Combat has the potential to be interesting but is more often downright confusing. You command your archers, footmen and cavalry in groups, and they often respond sluggishly to your orders. Footmen can charge for an attack advantage, and cavalry have the mobility to flank, but often a single warrior on the edge of your formation will get sucked into battle and it becomes impossible to command that entire group. Ordering archers to attack an enemy seems to send them running in as often as it starts them shooting. Considering the slow pace, it’s not difficult once you know what you’re doing, but it lacks the strategic depth of an RTS.

I would like to mention that Knights & Merchants is also inaccurately named. Knights require so many resources they’re not really worth it; sword, shield, armor and horse are required, when other units are often just as good and don’t have eleventy bazillion requirements. Merchants, for their part, don’t even exist; your loyal townspeople do their job and expect only to be fed. I suppose “Crossbows & Cornfields” just doesn’t have the same ring to it.

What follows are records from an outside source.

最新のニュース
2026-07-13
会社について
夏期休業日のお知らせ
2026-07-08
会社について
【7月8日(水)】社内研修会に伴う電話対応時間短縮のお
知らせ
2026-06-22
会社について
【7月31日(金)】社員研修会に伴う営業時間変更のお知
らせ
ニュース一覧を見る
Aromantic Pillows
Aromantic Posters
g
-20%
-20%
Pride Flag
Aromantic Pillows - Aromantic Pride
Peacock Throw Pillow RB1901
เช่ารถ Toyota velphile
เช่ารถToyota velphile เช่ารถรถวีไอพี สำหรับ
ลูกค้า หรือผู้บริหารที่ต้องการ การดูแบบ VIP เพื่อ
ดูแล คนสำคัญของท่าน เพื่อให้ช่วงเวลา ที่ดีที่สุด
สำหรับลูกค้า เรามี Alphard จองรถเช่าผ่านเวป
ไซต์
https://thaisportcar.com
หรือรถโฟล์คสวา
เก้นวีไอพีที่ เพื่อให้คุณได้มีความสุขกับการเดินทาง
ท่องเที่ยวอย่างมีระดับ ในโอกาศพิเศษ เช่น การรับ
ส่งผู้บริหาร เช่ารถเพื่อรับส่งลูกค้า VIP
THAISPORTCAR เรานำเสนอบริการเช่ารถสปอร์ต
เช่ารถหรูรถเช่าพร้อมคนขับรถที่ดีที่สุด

All told Knights & Merchants isn’t a bad game. It is a game that exemplifies both the best and the worst of the sim genre. It requires careful planning, and has a relaxed feel, but it is also repetitive in nature and lacks a clear focus. Thankfully the expansion pack offers “time compression” which makes the 2-hour missions actually a tolerable 40-50 minutes long.

8 Comments

  1. Golden Jew said on July 2, 2008:

    Chris, I was just bemoaning the lack of a good resource sim to some friends. I miss the days of Pharaoh and Caesar. This seems like an intriguing game, especially with the expansion. Would you recommend I get it if I was into these type games? Can you play the non-expansion missions with the “speed up” capability of the expansion? I think I may kill myself if I can’t accelerate the speed, like in RCT2.

  2. chris said on July 2, 2008:

    If you like the resource-management stuff this is a good game for you. You can play the non-expansion missions with the “speed-up” capability of the expansion, as long as you do have the expansion.

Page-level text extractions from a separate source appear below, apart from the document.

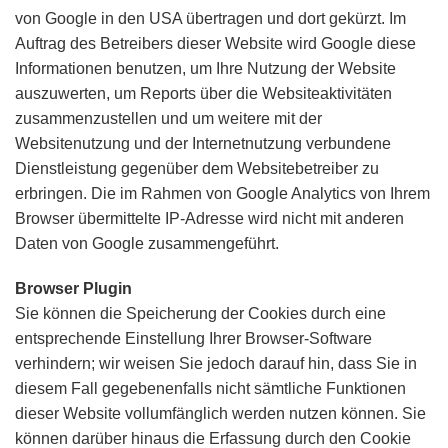
von Google in den USA übertragen und dort gekürzt. Im
Auftrag des Betreibers dieser Website wird Google diese
Informationen benutzen, um Ihre Nutzung der Website
auszuwerten, um Reports über die Websiteaktivitäten
zusammenzustellen und um weitere mit der
Websitenutzung und der Internetnutzung verbundene
Dienstleistung gegenüber dem Websitebetreiber zu
erbringen. Die im Rahmen von Google Analytics von Ihrem
Browser übermittelte IP-Adresse wird nicht mit anderen
Daten von Google zusammengeführt.
Browser Plugin
Sie können die Speicherung der Cookies durch eine
entsprechende Einstellung Ihrer Browser-Software
verhindern; wir weisen Sie jedoch darauf hin, dass Sie in
diesem Fall gegebenenfalls nicht sämtliche Funktionen
dieser Website vollumfänglich werden nutzen können. Sie
können darüber hinaus die Erfassung durch den Cookie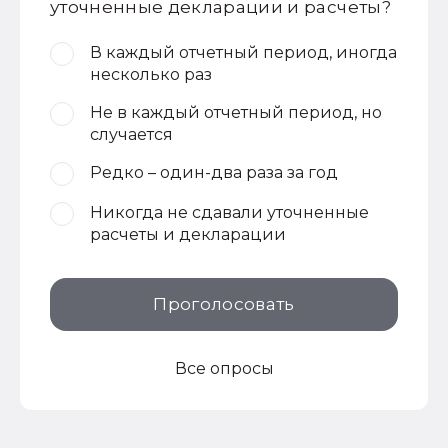
уточненные декларации и расчеты?
В каждый отчетный период, иногда
несколько раз
Не в каждый отчетный период, но
случается
Редко – один-два раза за год
Никогда не сдавали уточненные
расчеты и декларации
Проголосовать
Все опросы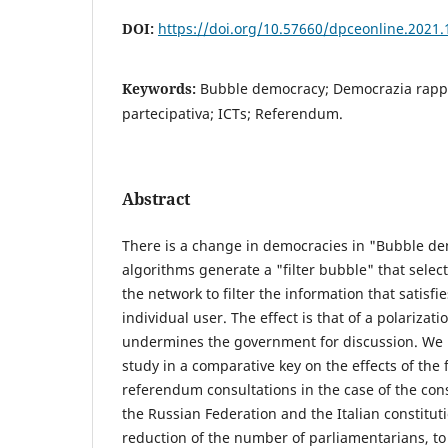
DOI:
https://doi.org/10.57660/dpceonline.2021.
Keywords:
Bubble democracy; Democrazia rapp
partecipativa; ICTs; Referendum.
Abstract
There is a change in democracies in "Bubble de
algorithms generate a "filter bubble" that select
the network to filter the information that satisfie
individual user. The effect is that of a polarizat
undermines the government for discussion. We 
study in a comparative key on the effects of the 
referendum consultations in the case of the con
the Russian Federation and the Italian constitu
reduction of the number of parliamentarians, to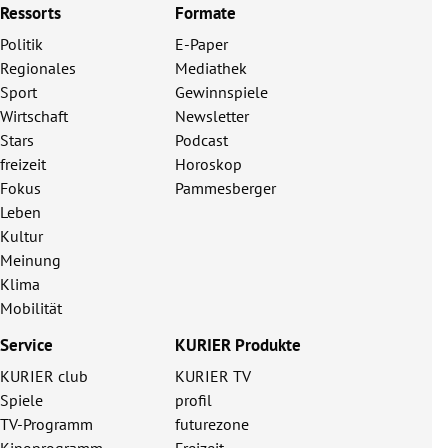
Ressorts
Formate
Politik
E-Paper
Regionales
Mediathek
Sport
Gewinnspiele
Wirtschaft
Newsletter
Stars
Podcast
freizeit
Horoskop
Fokus
Pammesberger
Leben
Kultur
Meinung
Klima
Mobilität
Service
KURIER Produkte
KURIER club
KURIER TV
Spiele
profil
TV-Programm
futurezone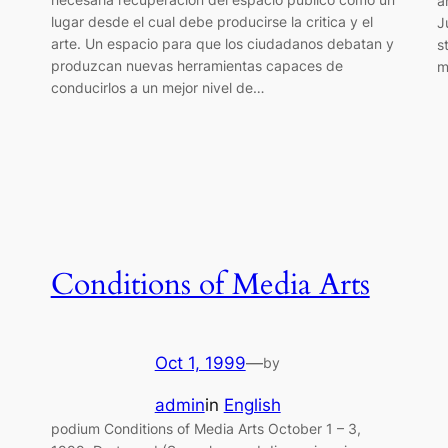
a
lugar desde el cual debe producirse la critica y el
J
arte. Un espacio para que los ciudadanos debatan y
s
produzcan nuevas herramientas capaces de
m
conducirlos a un mejor nivel de…
Conditions of Media Arts
Oct 1, 1999
—
by
admin
in
English
podium Conditions of Media Arts October 1 – 3,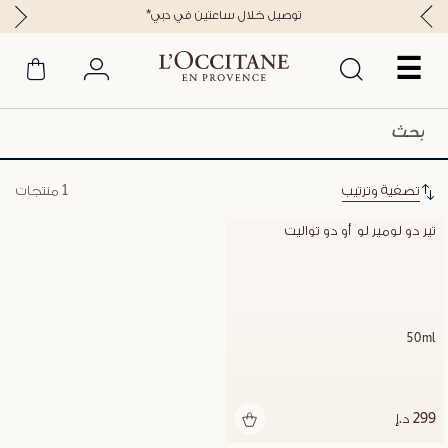
*توصيل خلال ساعتين في دبي
☰
تصفية وترتيب
1 منتجات
تير دو لومير لو  أو دو تواليت
50ml
299 د.إ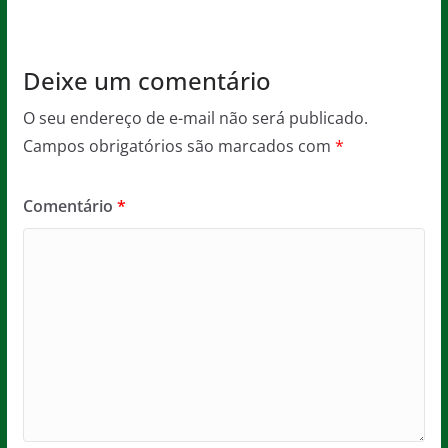
Deixe um comentário
O seu endereço de e-mail não será publicado.
Campos obrigatórios são marcados com
*
Comentário
*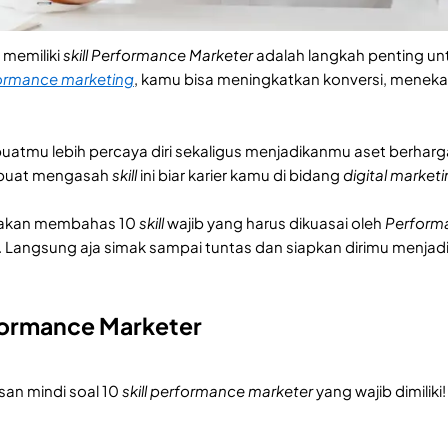
 memiliki
skill Performance Marketer
adalah langkah penting unt
ormance marketing
, kamu bisa meningkatkan konversi, meneka
uatmu lebih percaya diri sekaligus menjadikanmu aset berha
i buat mengasah
skill
ini biar karier kamu di bidang
digital market
nDi akan membahas 10
skill
wajib yang harus dikuasai oleh
Perform
Langsung aja simak sampai tuntas dan siapkan dirimu menjadi
rformance Marketer
san mindi soal 10
skill performance marketer
yang wajib dimiliki!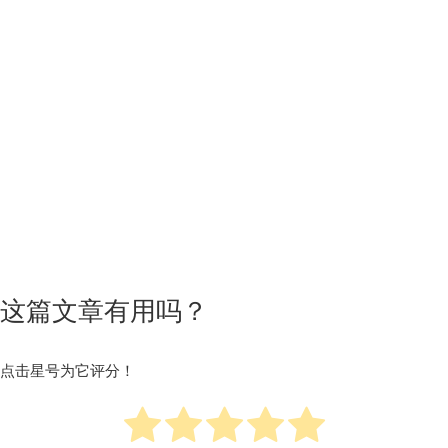
这篇文章有用吗？
点击星号为它评分！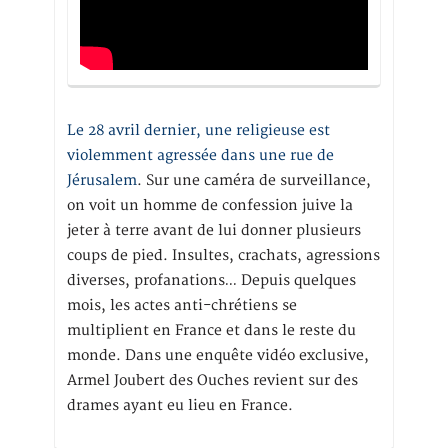
Le 28 avril dernier, une religieuse est
violemment agressée dans une rue de
Jérusalem
. Sur une caméra de surveillance,
on voit un homme de confession juive la
jeter à terre avant de lui donner plusieurs
coups de pied. Insultes, crachats, agressions
diverses, profanations… Depuis quelques
mois, les actes anti-chrétiens se
multiplient en France et dans le reste du
monde. Dans une enquête vidéo exclusive,
Armel Joubert des Ouches revient sur des
drames ayant eu lieu en France.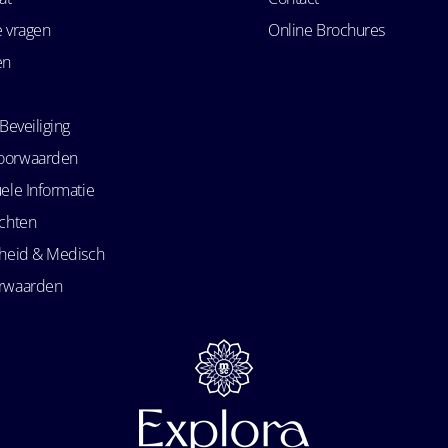
e vragen
Online Brochures
en
Beveiliging
oorwaarden
ele Informatie
echten
kheid & Medisch
orwaarden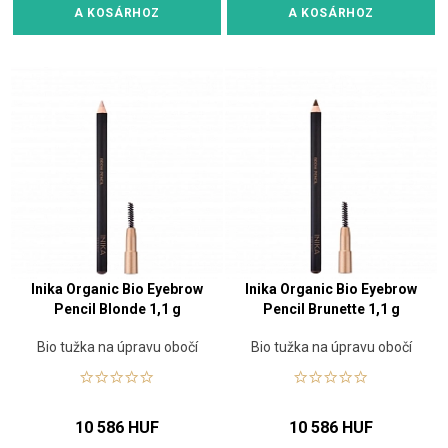
A KOSÁRHOZ
A KOSÁRHOZ
Inika Organic Bio Eyebrow
Inika Organic Bio Eyebrow
Pencil Blonde 1,1 g
Pencil Brunette 1,1 g
Bio tužka na úpravu obočí
Bio tužka na úpravu obočí
10 586 HUF
10 586 HUF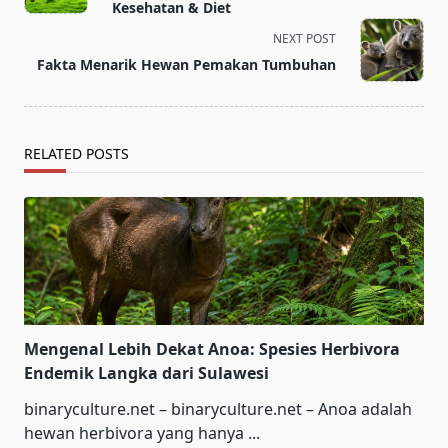
subtitle
Kesehatan & Diet
screen-
NEXT POST
reader-
Fakta Menarik Hewan Pemakan Tumbuhan
text">Page</span>
RELATED POSTS
Mengenal Lebih Dekat Anoa: Spesies Herbivora
Endemik Langka dari Sulawesi
binaryculture.net – binaryculture.net – Anoa adalah
hewan herbivora yang hanya
...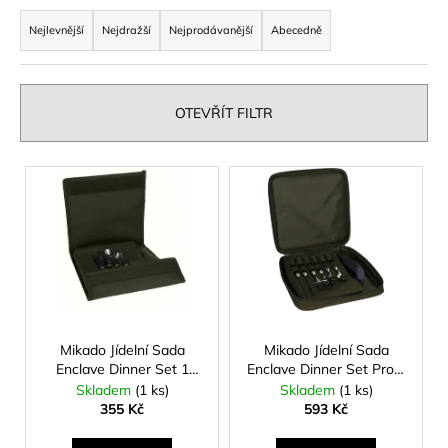
Ř
a
a
Nejlevnější
Nejdražší
Nejprodávanější
Abecedně
j
z
í
e
t
n
OTEVŘÍT FILTR
?
í
p
V
r
ý
o
p
HLEDAT
d
i
u
s
k
p
t
D
r
o
ů
o
Mikado Jídelní Sada
Mikado Jídelní Sada
p
Enclave Dinner Set 1
Enclave Dinner Set Pro 2
d
o
Osoba
Osoby
Skladem
(1 ks)
Skladem
(1 ks)
u
r
355 Kč
593 Kč
u
k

  3. JDM said on July 7, 2008:

    Another really good resource sim, that in many ways reminds me of Knights & Merchants (and in some ways Colonization), is “Anno 1701”. Specifically, the version for the DS. Let’s just put it this way; when you find yourself building an *Apiary* (with *bees*), you know your supply-chain sim is pretty deep. :)

  4. TrueTallus said on July 8, 2008:

    DS, you say? It looks to have gotten good reviews, too. Thanks for the recomendation, maybe I’ll finally take the plunge into simdom!

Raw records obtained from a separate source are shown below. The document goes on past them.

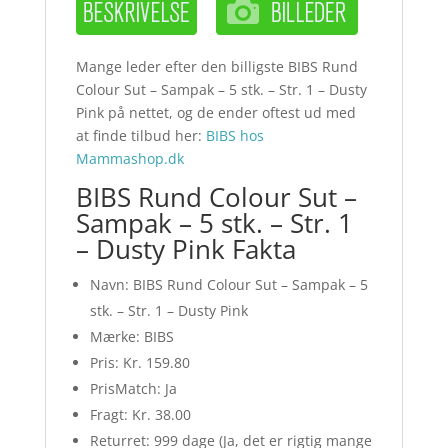
Mange leder efter den billigste BIBS Rund
Colour Sut – Sampak – 5 stk. – Str. 1 – Dusty
Pink på nettet, og de ender oftest ud med
at finde tilbud her:
BIBS hos
Mammashop.dk
BIBS Rund Colour Sut –
Sampak – 5 stk. – Str. 1
– Dusty Pink Fakta
Navn: BIBS Rund Colour Sut – Sampak – 5
stk. – Str. 1 – Dusty Pink
Mærke: BIBS
Pris: Kr. 159.80
PrisMatch: Ja
Fragt: Kr. 38.00
Returret: 999 dage (Ja, det er rigtig mange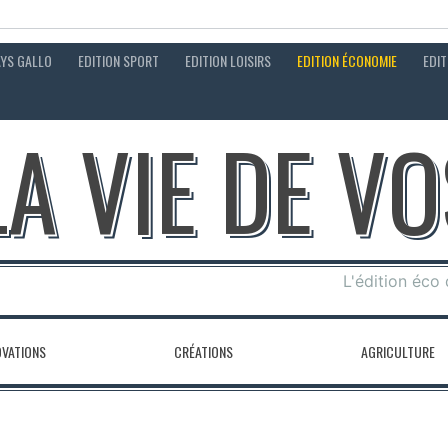
AYS GALLO
EDITION SPORT
EDITION LOISIRS
EDITION ÉCONOMIE
EDIT
LA VIE DE V
L'édition éco
OVATIONS
CRÉATIONS
AGRICULTURE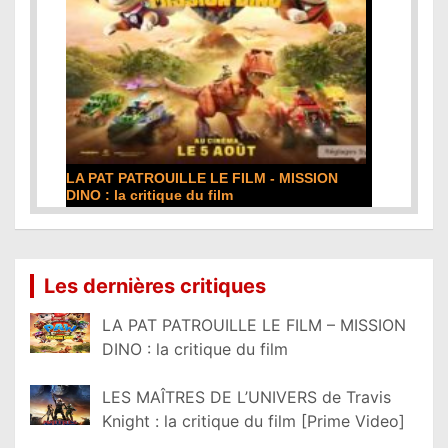
LA PAT PATROUILLE LE FILM - MISSION
DINO : la critique du film
Lire la suite...
Les dernières critiques
LA PAT PATROUILLE LE FILM – MISSION
DINO : la critique du film
LES MAÎTRES DE L’UNIVERS de Travis
Knight : la critique du film [Prime Video]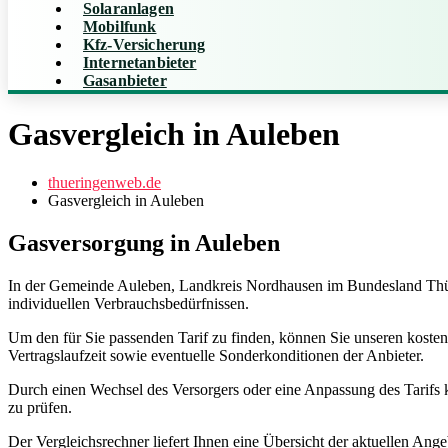
Solaranlagen
Mobilfunk
Kfz-Versicherung
Internetanbieter
Gasanbieter
Gasvergleich in Auleben
thueringenweb.de
Gasvergleich in Auleben
Gasversorgung in Auleben
In der Gemeinde Auleben, Landkreis Nordhausen im Bundesland Thüring
individuellen Verbrauchsbedürfnissen.
Um den für Sie passenden Tarif zu finden, können Sie unseren kosten
Vertragslaufzeit sowie eventuelle Sonderkonditionen der Anbieter.
Durch einen Wechsel des Versorgers oder eine Anpassung des Tarifs k
zu prüfen.
Der Vergleichsrechner liefert Ihnen eine Übersicht der aktuellen Ang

  5. jay said on July 9, 2008:

    I’ve been meaning to pick up Anno 1701 but wasn’t sure if it actually came out in the states and was also going to check out the Civ Rev DS reviews before choosing my sim.

    Nice avatar, TT. Looks like me.

  6. JDM said on July 9, 2008:

    Much like Knights & Merchants, combat is definitely *not* the thing Anno 1701 does best; if you’re looking for a deep combat sim definitely look elsewhere. In fact, I’ve found I have the most fun playing Anno 1701 with all the AI turned off, so I’m *only* playing the economic sim. There is quite enough challenge in just making sure you have the correct supply chains in place and the correct ‘service’ (churches, schools, bathhouses, etc) buildings close enough to all your townspeople (so there is an interesting spatial/radius overlapping game to be played too) to level them up to aristocrats. Very fun game… of course, that all said, FFTA2 has monopolized my DS since the day it came out. 😉

  7. jay said on July 9, 2008:

    Wow, that sounds even better now. I actually sort of dislike the combat aspect of Civilization because it interrupts the building and resource gathering. Time to hunt down Anno 1701. Thanks for the help, JDM.